Today was rather sad. I guess we are friends that doesn’t even talk to each other anymore. Earlier when I reached home, I looked at the sky and it reminded me of those time where I used to talk to you about the stars, moon, clouds, shooting stars and so on. You would always say, “Zsa, why you so weird? why you notice these kind of thgs? Are you a werewolf?” I would say, “it’s nice, come on look at it” and you’ll be giving me you-weird-face.
Don’t you know how much I miss you? I miss us talking like we used to, I mean we can talk about anything and everything. We could even talk for hours and still chat on msn, at times, we even talk til we ran out of credit. Funny how things end up like this. Funny that one little thing happened and you just stop explaining and just stop looking for me. I thought our friendship was bigger than that and better. I thought when you were so eager to adopt me as your sister, you would really mean it. There I was thinking that I would really have a brother to go to when I want to be a crybaby and you said it’ll be for the longest time.

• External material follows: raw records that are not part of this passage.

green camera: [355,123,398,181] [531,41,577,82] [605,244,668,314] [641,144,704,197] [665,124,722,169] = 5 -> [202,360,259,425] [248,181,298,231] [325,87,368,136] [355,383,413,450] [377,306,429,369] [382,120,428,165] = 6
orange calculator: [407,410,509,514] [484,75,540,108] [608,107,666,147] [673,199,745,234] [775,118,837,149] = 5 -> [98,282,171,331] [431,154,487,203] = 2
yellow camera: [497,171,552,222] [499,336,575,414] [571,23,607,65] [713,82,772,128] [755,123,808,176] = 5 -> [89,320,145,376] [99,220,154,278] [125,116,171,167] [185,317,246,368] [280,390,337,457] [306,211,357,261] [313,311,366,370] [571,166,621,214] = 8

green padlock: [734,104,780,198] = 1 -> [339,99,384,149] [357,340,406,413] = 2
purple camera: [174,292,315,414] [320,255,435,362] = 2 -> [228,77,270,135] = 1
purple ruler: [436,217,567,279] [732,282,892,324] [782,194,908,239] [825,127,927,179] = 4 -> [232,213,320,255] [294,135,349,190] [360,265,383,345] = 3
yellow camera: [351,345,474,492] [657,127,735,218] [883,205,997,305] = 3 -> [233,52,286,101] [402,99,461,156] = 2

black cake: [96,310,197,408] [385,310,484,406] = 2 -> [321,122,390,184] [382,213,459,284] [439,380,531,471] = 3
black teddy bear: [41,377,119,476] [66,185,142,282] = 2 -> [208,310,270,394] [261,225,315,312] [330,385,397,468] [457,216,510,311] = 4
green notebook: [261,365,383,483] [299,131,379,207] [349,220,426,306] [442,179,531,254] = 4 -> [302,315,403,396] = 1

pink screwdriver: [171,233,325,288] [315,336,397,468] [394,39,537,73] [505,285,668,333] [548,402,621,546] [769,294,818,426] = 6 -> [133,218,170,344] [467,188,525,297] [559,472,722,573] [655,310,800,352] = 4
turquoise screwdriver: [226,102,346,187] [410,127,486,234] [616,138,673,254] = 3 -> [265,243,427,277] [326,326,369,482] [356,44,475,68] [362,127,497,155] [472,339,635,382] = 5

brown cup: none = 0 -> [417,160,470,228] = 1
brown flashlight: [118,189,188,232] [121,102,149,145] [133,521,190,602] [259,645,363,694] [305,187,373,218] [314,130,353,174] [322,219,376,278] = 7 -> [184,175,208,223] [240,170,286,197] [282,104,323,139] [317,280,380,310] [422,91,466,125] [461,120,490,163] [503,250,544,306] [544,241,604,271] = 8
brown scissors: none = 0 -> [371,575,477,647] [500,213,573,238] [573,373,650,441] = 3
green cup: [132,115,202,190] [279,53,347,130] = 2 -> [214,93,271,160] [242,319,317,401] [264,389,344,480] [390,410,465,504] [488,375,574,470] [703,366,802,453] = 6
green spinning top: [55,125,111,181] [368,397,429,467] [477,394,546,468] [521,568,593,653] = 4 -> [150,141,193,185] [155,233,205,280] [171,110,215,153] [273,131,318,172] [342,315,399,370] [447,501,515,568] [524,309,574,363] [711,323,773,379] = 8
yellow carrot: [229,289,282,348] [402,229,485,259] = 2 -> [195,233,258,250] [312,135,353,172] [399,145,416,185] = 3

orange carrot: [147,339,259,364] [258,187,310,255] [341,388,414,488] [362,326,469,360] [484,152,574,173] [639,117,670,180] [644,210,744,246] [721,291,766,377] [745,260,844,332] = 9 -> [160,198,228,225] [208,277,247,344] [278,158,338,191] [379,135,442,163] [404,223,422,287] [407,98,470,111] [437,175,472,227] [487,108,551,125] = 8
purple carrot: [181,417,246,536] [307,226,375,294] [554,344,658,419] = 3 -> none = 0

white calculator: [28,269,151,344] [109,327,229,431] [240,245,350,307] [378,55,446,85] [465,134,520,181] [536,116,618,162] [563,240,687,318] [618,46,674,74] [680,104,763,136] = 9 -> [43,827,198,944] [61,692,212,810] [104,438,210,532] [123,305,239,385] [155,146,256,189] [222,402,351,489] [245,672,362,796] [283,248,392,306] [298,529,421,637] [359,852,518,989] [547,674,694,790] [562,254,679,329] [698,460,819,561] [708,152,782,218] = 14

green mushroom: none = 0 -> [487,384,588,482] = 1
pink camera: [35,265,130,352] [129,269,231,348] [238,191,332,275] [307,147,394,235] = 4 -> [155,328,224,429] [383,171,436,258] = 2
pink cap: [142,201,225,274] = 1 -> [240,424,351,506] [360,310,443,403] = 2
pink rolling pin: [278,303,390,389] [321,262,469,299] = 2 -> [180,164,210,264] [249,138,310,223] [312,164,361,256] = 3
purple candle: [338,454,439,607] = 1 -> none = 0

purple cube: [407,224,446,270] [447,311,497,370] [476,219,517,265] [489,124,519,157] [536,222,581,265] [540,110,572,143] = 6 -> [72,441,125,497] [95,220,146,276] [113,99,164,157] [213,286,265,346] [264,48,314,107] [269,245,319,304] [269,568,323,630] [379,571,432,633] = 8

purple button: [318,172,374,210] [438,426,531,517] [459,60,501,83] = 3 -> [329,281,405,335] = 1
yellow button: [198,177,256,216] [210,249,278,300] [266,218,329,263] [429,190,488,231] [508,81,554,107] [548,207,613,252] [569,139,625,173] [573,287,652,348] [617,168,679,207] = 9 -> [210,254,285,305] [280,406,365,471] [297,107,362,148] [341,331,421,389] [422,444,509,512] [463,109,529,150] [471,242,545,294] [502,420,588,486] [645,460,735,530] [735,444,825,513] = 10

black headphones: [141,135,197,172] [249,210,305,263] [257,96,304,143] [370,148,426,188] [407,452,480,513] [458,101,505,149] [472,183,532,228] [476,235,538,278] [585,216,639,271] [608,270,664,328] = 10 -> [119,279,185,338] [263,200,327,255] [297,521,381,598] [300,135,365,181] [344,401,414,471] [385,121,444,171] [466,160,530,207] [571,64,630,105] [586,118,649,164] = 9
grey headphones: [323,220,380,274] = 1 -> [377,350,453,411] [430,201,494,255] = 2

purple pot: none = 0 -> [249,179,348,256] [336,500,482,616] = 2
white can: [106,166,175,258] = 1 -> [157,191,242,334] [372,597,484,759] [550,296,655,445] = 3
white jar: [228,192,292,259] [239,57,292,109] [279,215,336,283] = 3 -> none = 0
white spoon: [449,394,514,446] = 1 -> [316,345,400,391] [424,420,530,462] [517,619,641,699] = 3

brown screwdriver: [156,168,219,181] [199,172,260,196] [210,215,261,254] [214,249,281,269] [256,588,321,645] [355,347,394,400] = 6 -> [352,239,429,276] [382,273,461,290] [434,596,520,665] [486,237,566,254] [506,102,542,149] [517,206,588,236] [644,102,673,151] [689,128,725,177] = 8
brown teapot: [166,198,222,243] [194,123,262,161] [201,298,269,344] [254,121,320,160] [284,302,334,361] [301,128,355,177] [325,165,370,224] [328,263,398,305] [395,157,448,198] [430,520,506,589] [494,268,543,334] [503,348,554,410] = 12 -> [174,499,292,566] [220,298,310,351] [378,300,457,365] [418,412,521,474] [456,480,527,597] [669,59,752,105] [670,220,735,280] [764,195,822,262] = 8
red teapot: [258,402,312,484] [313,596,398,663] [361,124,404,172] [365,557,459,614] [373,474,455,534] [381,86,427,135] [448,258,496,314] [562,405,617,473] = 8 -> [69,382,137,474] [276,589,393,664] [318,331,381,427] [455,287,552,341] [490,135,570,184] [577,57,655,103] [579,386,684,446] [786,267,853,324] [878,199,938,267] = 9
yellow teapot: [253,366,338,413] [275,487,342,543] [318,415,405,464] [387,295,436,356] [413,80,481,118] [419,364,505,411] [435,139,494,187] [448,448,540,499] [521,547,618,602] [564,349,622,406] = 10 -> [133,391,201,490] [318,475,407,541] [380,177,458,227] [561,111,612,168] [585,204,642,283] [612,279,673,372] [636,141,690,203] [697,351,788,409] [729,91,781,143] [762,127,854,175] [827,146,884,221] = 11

I guess it’s my fault for trusting what you’ve said all so easily. I was so fine not being close to anyone and you brought down those walls and I let you in. That is why I did not agree for the bro-sis thing in the first place, because people always leave and u just left. Even though you said you will never leave me. But seeing how you were to me, I give in to your request as you said it’ll be for the longest time and you wouldn’t ask anyone else but me.
I don’t know what else to say or express, all I know is that I can’t feel anything much and all I ever want to do is to just lay in bed and let life passed me by. I’ll be better in time.